Another strategy that has uncovered novel insights into the genetics of tinnitus has been by applying an extreme phenotype approach, where tinnitus occurs as a disorder. Here, under a complex disease model hypothesis and by only selecting a small number of patients with severe tinnitus (extreme phenotype), the large phenotypic heterogeneity can be greatly narrowed. A single variant and gene burden analyses can be performed to identify an enrichment of rare variants with large effect sizes that associate with an extreme phenotype [33].

Exome sequencing of Spanish patients with Ménière’s disease and an extreme tinnitus phenotype uncovered 24 synaptic genes with an enrichment of rare missense variants [34]. A burden of rare variants in three candidate genes, ANK2, TSC2, and AKAP9, was replicated in an independent Swedish cohort with severe tinnitus and was specific to the tinnitus phenotype through inclusion of data of patients with epilepsy who did not have tinnitus. Gene-set enrichment analyses uncovered membrane trafficking and cytoskeletal binding in neurons [34]. This was the first study to link rare variants or large effect sizes to severe tinnitus and suggested genes associated with axonal branching and neuron connectivity in the brain. These genes are expressed in the spiral ganglion neurons of the auditory system, and, interestingly, ANK2 and TSC2 are specifically expressed in the limbic regions of the brain [34].

Conclusions and Future Directions

Genetics research exploring tinnitus is still at an early stage but there is a growing body of epidemiological and genetic data supporting that severe tinnitus has a genetic contribution [27, 29, 34]. This shifts the definition of at least a subset of tinnitus from being a symptom of an underlying disorder to being recognized as a neurological disorder, termed tinnitus disorder, that may be due to hyper-connectivity or synaptic reorganization and neuronal excitability in the brain. However, well-defined deep phenotyping of patients with tinnitus will continue to be a challenge but an important hurdle for selecting homogeneous patient groups and reducing the possibilities of false-negative results, which will be essential, as large sequencing cohorts are increasingly available. Well-defined clinical phenotypes must consider aspects such as early age of onset, sex, co-morbidities such as hearing loss and stress/anxiety, audiometry, tinnitus questionnaires, and psychoacoustic evaluations [33].

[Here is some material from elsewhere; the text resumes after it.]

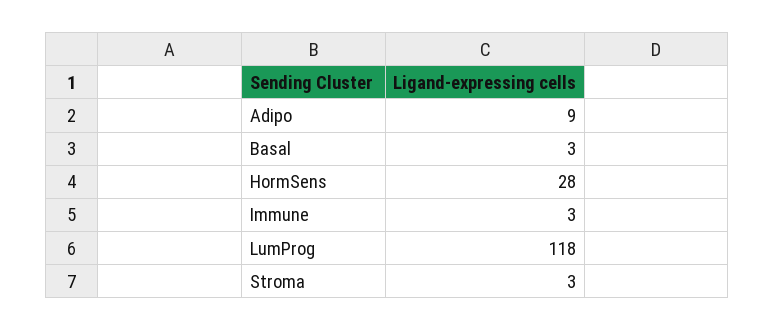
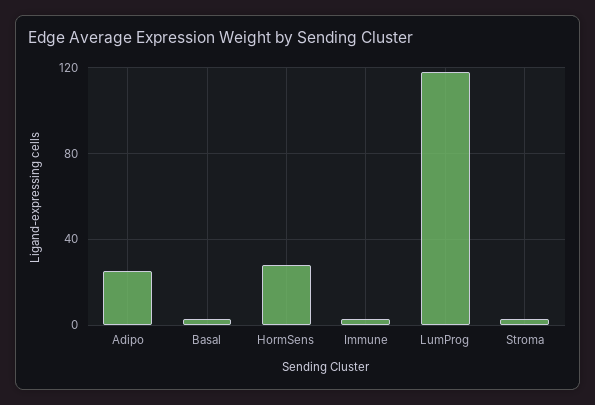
Adipo: 9 -> 25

While it remains a challenge to assess the effect of a single variant for a complex disorder such as tinnitus, one can hypothesize whether the assessment of genetic risk in the shape of polygenic risk scores can provide a relative risk to help adjust “modifiable” environmental exposures and factors that may contribute to tinnitus in the future. These risk scores consider the additive effects of common variants [35] but still need considerable refinement before they can enter the clinical setting [36]. However, being able to have a level of genetic certainty to genetically diagnose patients and recommend therapeutic approaches to truly alleviate burdensome and distressing tinnitus remains a goal that many hope will not be too far in the future.

Several recent lines of evidence show a heritable and genetic background for severe tinnitus.

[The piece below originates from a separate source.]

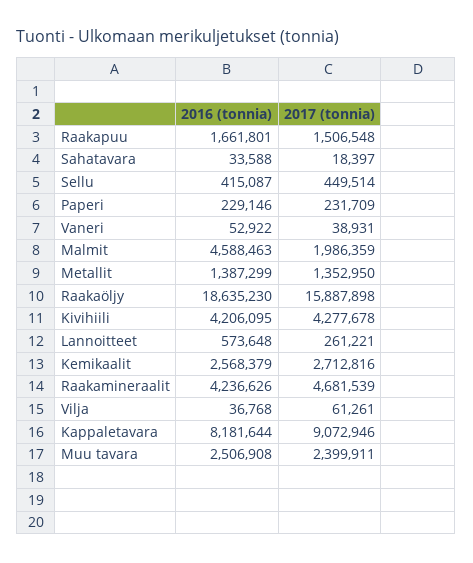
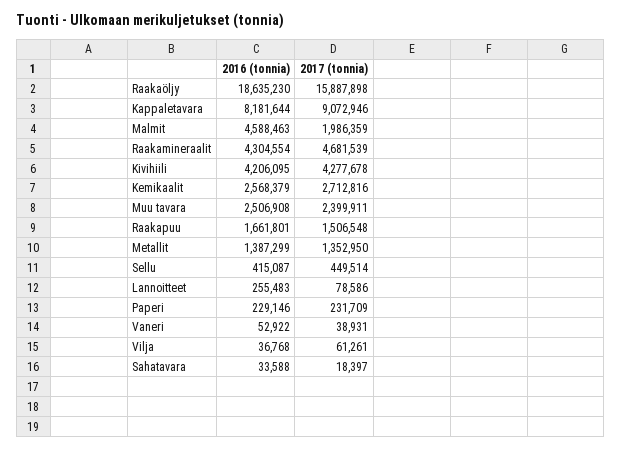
2016 (tonnia), Lannoitteet: 573648 -> 255483
2017 (tonnia), Lannoitteet: 261221 -> 78586
2016 (tonnia), Raakamineraalit: 4236626 -> 4304554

Specific clinical aspects that characterize tinnitus, also termed clinical heterogeneity, are especially extensive for tinnitus. This expansive heterogeneity has clouded previous studies that have dissected tinnitus heritability and genetics. Newly emerging studies have begun to overcome previous limitations and deliver candidate genes for tinnitus.

The emergence of severe tinnitus having a genetic link and several studies now uncovering genetic targets is a transformational concept. Severe tinnitus is now recognized as a complex disorder with contributing genetic factors and environmental components. This concept differs compared with the long-standing consensus definition.

Newly emerging genes provide the first insights into the molecular players in severe tinnitus. This also serves as critical information for effective therapy development to alleviate severe tinnitus.